IRS Issues Guidance on $2,500 Health FSA Contribution Limit
Written by: Derek Winn
The Affordable Care Act (ACA) imposes an annual $2,500 limit on the amount of salary reduction contributions that an employee may make to a health flexible spending account (Health FSA). This limit applies to tax years beginning after December 31, 2012, and is indexed for inflation in ensuing years. The IRS on May 30 issued Notice 2012-40, which provides guidance on the limit, as well as how the PPACA (Patient Protection and Affordable Care Act) will affect FSAs in other ways, including the following:
· The tax year is determined with reference to a Health FSA’s plan year. Often the plan year will be the calendar year, but for a Health FSA with, for example, a July 1-June 30 plan year, the limit will first apply to the plan year that begins July 1, 2013.
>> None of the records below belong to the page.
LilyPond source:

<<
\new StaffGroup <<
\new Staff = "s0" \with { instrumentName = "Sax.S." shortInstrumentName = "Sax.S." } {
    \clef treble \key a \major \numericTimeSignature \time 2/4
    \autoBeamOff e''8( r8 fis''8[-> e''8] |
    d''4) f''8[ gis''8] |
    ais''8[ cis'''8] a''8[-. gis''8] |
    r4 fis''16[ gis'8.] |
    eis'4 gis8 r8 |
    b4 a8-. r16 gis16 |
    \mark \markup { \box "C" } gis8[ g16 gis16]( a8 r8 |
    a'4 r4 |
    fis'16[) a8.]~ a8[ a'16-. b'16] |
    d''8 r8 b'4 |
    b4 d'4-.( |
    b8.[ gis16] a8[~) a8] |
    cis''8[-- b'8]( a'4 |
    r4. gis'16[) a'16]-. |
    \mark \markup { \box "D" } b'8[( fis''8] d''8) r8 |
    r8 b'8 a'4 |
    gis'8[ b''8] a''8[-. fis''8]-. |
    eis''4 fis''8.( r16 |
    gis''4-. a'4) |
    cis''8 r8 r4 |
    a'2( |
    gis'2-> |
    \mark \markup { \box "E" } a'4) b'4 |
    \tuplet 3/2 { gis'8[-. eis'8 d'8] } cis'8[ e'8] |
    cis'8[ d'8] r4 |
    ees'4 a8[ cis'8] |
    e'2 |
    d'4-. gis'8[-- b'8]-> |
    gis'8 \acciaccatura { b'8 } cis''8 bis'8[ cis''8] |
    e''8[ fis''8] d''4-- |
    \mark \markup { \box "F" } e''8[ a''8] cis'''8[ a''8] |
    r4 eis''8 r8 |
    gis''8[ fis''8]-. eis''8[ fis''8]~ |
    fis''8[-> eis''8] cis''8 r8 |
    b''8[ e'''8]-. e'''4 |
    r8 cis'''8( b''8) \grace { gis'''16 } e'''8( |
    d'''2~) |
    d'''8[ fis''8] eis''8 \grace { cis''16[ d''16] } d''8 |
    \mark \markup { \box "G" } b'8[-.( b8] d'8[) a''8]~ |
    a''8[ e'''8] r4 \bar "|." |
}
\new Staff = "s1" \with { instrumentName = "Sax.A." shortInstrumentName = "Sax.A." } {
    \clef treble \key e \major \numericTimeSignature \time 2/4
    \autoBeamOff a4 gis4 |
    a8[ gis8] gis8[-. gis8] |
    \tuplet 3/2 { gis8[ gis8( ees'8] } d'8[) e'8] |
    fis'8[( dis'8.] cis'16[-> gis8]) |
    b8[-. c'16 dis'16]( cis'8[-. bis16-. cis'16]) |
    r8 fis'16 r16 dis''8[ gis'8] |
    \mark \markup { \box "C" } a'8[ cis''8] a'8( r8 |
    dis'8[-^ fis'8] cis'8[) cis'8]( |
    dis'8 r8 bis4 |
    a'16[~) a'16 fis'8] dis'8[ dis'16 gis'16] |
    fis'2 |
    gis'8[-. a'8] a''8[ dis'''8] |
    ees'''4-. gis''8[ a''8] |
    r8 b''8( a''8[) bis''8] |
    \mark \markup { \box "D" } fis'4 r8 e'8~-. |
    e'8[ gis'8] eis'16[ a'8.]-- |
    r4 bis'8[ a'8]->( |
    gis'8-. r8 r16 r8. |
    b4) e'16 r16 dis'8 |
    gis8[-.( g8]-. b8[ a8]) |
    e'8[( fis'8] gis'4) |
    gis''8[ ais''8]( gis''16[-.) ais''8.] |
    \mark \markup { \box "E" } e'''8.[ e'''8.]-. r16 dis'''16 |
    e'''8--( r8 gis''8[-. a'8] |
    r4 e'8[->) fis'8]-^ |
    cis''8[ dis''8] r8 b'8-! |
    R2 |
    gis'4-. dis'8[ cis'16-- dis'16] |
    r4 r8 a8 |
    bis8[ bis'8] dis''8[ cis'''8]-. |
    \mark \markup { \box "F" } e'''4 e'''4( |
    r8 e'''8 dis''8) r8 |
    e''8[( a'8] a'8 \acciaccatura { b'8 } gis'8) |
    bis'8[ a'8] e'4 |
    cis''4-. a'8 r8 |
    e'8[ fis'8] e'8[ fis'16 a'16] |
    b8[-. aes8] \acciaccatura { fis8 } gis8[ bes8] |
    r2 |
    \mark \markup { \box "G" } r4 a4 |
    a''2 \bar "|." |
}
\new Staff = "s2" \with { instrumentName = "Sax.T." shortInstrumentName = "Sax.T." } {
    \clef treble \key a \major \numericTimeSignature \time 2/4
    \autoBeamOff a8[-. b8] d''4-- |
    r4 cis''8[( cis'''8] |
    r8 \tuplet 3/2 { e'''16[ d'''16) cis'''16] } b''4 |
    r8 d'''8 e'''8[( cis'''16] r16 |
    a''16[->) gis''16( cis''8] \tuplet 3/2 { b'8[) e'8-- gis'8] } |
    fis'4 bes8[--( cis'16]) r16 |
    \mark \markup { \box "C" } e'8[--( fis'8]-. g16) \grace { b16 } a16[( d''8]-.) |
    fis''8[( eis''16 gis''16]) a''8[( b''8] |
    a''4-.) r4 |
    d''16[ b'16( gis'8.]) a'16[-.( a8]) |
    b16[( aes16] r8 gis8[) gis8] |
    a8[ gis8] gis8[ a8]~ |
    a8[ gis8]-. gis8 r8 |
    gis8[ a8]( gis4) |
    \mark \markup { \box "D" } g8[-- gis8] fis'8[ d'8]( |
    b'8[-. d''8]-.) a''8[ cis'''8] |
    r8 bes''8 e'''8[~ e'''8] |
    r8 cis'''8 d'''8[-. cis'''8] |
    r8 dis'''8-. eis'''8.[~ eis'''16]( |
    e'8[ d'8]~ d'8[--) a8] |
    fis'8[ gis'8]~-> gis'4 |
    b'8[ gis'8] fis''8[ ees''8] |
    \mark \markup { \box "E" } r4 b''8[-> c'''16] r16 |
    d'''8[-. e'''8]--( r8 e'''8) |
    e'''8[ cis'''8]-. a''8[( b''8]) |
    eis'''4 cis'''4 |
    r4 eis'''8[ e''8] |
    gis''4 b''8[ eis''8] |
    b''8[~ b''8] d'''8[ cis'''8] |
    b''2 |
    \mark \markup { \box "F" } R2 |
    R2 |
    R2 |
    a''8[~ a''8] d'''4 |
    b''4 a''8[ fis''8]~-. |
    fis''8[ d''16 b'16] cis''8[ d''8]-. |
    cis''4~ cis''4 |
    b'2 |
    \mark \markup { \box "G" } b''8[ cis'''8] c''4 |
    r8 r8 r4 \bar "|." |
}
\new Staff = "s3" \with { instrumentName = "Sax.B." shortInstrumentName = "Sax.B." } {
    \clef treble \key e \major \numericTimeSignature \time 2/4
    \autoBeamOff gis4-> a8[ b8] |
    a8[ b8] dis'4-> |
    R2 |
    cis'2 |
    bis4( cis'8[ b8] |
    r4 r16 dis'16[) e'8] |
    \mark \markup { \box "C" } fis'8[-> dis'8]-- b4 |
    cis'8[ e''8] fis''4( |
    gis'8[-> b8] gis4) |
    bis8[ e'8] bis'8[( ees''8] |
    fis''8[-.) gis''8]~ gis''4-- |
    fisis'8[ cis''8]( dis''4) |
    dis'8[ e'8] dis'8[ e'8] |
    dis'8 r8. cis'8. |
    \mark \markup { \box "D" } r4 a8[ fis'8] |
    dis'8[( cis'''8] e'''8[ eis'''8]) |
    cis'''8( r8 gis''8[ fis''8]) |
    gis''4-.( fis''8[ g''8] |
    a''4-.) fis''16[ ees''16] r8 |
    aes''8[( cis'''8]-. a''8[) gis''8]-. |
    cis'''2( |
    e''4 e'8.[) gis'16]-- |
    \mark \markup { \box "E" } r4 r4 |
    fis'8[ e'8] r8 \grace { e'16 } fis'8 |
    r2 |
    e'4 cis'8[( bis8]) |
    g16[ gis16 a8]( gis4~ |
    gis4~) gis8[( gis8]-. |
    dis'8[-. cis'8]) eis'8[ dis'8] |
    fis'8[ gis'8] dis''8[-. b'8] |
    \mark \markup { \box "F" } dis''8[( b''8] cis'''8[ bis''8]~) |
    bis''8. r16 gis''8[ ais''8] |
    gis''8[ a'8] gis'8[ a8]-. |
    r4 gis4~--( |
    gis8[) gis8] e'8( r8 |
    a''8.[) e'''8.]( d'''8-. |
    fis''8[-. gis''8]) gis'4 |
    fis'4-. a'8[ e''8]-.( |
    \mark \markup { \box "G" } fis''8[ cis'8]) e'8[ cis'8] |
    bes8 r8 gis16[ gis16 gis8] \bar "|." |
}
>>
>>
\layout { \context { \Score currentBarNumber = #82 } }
· Employers may not change a Health FSA’s plan year for the purpose of delaying application of the new limit.
· Plans may adopt the required amendments to reflect the $2,500 limit at any time through the end of calendar year 2014;
· The limit applies only to salary reduction contributions and only to Health FSAs. As a result, the limit affects only amounts contributed to a Health FSA that an employee could have elected to receive as cash.
· The limit applies separately to each employee with respect to all Health FSAs maintained by a single employer. Closely related employers-like those in a controlled group of corporations or an affiliated service group-will be treated as a single employer for this purpose. Accordingly, the contributions made by one employee to two separate Health FSAs maintained by closely related employers must be aggregated to determine if the total exceeds $2,500.
· An employee and spouse may each contribute up to $2,500 to a Health FSA even if they work for the same employer and participate in the same Health FSA.
· Relief is provided for certain salary reduction contributions exceeding the $2,500 limit, due to a reasonable mistake and not willful neglect and that are corrected by the employer.
The notice also suggests that is possible that the “use-it-or-lose-it” rule, which states that unused FSA funds from the previous year must be forfeited at the start of the next, may be modified.